*WORKING DATA*.
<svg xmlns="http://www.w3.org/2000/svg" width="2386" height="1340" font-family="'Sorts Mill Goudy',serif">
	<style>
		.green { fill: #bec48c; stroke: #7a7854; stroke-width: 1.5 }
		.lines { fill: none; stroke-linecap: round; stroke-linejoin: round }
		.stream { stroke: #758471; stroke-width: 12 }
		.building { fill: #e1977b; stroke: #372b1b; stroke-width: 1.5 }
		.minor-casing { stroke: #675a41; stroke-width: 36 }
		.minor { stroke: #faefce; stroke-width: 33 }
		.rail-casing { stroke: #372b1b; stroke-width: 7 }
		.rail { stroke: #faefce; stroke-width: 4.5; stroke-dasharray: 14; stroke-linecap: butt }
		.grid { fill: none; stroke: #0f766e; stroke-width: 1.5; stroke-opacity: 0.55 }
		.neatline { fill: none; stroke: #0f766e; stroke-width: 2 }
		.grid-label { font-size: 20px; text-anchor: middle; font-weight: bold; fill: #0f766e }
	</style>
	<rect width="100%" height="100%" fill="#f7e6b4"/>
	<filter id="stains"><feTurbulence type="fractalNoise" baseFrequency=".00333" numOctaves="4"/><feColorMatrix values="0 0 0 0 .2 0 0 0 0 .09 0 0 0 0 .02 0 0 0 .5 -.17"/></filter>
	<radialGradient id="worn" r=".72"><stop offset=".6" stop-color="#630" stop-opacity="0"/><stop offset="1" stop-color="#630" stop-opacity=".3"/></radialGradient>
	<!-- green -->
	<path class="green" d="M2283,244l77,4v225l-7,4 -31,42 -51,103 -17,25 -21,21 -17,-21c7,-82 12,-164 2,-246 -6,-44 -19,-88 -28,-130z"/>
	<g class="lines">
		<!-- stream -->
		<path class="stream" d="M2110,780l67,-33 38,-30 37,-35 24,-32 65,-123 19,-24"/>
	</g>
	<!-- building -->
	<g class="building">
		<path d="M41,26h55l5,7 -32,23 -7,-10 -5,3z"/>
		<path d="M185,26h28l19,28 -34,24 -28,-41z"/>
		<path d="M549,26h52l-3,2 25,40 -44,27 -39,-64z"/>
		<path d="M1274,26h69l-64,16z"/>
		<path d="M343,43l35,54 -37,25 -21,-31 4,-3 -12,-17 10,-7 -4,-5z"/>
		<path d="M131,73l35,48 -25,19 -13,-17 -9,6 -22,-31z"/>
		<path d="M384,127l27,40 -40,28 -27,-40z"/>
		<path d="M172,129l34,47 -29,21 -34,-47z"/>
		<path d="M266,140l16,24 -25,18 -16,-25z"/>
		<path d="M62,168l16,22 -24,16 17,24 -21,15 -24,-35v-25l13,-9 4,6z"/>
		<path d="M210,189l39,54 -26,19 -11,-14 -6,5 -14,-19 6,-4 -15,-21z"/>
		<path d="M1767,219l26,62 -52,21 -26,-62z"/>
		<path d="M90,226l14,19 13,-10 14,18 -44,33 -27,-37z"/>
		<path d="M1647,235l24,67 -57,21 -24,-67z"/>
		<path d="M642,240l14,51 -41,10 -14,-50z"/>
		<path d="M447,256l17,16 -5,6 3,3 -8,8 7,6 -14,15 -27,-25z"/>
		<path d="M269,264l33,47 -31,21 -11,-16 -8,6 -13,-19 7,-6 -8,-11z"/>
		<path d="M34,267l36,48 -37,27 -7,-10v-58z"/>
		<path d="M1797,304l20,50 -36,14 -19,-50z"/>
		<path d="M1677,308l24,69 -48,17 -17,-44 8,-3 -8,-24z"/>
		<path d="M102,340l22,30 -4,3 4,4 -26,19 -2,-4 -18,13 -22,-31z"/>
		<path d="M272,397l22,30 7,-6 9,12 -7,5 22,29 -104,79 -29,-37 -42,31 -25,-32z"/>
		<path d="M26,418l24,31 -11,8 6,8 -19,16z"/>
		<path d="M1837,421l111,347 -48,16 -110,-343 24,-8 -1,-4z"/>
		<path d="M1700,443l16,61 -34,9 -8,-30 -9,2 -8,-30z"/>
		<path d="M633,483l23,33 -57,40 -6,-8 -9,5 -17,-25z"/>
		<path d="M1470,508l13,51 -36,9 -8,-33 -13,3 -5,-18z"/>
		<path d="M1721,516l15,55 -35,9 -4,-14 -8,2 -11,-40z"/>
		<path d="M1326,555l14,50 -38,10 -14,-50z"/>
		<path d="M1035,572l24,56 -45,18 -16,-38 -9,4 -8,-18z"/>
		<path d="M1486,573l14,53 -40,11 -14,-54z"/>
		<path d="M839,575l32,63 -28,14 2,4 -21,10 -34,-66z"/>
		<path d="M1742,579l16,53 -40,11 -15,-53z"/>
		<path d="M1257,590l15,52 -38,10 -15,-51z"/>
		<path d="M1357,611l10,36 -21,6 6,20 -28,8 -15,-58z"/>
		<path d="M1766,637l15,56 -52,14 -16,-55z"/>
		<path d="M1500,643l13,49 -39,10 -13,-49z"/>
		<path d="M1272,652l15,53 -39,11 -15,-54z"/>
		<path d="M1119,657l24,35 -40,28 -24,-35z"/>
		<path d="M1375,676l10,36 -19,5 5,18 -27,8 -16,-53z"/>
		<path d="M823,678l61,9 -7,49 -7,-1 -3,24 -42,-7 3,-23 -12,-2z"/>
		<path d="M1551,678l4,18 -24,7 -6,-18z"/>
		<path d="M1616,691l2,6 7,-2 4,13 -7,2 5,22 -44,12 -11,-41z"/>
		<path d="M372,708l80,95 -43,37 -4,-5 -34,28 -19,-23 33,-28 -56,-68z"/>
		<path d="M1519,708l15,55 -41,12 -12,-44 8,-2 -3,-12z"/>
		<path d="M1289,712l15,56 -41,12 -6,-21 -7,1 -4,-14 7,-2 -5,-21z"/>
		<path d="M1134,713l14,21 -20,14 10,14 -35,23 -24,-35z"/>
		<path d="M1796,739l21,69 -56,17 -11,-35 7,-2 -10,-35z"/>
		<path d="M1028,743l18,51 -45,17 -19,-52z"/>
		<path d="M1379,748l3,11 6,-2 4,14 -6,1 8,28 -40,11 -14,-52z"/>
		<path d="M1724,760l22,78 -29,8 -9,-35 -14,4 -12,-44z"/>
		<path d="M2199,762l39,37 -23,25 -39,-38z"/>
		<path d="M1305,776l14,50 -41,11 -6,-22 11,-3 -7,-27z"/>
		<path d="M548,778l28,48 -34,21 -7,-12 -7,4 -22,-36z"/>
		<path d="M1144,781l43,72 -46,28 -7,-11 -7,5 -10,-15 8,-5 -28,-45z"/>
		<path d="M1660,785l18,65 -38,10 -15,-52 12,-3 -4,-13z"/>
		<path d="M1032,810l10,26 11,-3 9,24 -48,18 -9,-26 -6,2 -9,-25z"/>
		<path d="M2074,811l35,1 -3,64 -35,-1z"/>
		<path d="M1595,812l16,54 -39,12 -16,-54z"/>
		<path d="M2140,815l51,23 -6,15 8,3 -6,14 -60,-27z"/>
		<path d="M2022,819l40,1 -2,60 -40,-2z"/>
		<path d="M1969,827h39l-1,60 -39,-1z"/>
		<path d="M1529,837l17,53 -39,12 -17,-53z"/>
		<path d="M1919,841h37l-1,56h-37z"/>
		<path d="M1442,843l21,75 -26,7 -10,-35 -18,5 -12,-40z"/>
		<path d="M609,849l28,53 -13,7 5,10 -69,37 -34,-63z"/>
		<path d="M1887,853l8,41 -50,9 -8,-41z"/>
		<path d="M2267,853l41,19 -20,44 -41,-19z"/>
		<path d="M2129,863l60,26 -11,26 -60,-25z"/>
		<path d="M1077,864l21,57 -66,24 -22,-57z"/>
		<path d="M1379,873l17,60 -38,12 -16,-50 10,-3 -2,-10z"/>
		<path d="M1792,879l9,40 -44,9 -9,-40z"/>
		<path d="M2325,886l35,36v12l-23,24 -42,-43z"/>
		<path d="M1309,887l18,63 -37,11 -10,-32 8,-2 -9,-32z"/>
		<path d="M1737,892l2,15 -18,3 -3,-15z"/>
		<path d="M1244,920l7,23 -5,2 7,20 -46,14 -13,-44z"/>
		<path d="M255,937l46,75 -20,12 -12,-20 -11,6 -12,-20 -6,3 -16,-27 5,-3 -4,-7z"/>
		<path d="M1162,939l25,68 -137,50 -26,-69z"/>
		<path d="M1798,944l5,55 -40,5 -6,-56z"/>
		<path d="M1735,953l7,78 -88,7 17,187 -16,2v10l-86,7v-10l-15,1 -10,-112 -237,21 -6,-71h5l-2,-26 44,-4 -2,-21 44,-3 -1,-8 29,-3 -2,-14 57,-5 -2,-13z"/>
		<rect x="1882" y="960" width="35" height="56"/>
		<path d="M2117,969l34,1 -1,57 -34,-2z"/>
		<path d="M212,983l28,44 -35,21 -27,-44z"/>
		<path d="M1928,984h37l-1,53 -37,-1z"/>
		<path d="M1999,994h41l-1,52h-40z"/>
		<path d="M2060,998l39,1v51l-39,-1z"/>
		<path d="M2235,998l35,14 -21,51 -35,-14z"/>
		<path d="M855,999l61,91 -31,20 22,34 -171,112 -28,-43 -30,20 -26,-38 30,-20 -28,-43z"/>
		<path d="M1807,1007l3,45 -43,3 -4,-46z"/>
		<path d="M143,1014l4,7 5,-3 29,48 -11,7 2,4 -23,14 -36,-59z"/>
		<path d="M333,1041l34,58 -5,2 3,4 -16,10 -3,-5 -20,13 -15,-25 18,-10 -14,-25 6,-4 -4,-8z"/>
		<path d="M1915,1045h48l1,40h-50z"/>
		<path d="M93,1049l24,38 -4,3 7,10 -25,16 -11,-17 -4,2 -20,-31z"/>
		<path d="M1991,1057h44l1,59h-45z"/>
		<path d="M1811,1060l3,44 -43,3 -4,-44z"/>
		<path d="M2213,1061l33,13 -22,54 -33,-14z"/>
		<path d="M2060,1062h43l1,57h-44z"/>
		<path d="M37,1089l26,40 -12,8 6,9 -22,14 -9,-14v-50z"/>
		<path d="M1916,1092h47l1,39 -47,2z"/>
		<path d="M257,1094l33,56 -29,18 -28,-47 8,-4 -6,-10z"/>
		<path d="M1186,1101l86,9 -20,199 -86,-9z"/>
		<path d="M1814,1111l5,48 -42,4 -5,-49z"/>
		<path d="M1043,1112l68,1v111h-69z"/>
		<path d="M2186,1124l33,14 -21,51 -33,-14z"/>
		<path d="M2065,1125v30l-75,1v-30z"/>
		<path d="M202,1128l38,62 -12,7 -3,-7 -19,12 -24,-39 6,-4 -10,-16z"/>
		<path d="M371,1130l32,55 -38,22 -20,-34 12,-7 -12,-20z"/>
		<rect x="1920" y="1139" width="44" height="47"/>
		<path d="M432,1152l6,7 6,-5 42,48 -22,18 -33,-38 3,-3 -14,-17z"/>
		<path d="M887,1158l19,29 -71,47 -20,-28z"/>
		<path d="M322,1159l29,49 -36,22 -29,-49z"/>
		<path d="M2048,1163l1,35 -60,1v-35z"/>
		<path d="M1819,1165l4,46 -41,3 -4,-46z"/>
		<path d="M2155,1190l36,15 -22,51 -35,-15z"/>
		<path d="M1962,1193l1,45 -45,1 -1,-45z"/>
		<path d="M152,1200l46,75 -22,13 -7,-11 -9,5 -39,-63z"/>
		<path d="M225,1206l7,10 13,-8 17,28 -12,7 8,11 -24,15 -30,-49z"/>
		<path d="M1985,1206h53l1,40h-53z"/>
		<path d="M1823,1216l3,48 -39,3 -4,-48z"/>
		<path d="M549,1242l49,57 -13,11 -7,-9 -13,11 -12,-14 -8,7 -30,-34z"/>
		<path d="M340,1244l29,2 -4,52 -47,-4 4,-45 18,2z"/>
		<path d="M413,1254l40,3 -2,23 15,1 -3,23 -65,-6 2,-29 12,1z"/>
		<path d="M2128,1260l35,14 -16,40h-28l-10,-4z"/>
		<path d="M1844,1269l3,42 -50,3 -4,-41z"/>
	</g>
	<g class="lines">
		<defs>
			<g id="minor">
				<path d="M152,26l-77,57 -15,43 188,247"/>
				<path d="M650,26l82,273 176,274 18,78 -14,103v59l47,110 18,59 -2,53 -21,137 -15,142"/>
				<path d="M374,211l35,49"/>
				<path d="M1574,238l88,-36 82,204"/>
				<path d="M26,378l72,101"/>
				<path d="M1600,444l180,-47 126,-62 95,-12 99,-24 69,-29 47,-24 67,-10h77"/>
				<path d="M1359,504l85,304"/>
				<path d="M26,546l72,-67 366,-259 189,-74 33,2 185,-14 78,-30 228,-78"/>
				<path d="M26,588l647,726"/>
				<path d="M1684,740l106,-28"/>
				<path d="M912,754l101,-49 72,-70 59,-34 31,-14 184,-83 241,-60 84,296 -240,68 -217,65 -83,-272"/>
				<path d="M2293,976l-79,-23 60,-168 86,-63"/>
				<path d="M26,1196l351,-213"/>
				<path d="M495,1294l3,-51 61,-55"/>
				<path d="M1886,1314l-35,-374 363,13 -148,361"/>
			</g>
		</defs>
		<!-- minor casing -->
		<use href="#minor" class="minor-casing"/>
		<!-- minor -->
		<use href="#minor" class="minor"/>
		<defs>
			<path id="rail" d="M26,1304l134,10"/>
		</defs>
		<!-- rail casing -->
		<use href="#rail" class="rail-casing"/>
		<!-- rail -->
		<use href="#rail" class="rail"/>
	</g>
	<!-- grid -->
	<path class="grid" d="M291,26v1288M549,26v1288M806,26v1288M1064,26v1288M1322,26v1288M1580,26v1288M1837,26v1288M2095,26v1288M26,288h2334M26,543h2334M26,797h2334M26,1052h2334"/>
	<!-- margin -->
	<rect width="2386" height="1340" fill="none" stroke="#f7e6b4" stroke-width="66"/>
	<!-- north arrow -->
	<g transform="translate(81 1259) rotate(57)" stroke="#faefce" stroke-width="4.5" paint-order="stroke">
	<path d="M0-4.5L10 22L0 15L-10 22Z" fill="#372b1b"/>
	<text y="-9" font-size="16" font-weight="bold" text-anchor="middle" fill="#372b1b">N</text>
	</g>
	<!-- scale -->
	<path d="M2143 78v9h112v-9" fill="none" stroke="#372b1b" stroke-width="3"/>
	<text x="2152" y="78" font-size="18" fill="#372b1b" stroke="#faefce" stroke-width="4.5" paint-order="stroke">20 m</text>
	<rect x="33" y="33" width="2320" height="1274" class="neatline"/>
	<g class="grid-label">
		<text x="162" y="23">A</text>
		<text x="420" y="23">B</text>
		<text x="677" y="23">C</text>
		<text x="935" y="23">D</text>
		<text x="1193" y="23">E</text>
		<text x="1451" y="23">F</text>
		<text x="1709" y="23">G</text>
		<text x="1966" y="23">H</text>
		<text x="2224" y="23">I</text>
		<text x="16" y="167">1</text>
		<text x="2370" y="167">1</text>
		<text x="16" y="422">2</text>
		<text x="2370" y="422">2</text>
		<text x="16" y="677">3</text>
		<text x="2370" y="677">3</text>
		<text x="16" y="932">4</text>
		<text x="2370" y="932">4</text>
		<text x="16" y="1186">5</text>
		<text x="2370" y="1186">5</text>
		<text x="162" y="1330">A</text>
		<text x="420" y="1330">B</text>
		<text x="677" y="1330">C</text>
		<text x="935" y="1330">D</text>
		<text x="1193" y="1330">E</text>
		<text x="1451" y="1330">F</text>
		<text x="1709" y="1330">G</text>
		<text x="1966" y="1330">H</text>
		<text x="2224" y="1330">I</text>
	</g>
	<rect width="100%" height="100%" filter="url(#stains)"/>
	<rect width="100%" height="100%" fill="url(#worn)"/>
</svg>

*WHAT YOU SHOULD DO*. Work through the data above line by line and give the number of lines in which "font" occurs. Add nothing else.

*PROBLEM SOLUTION*. 4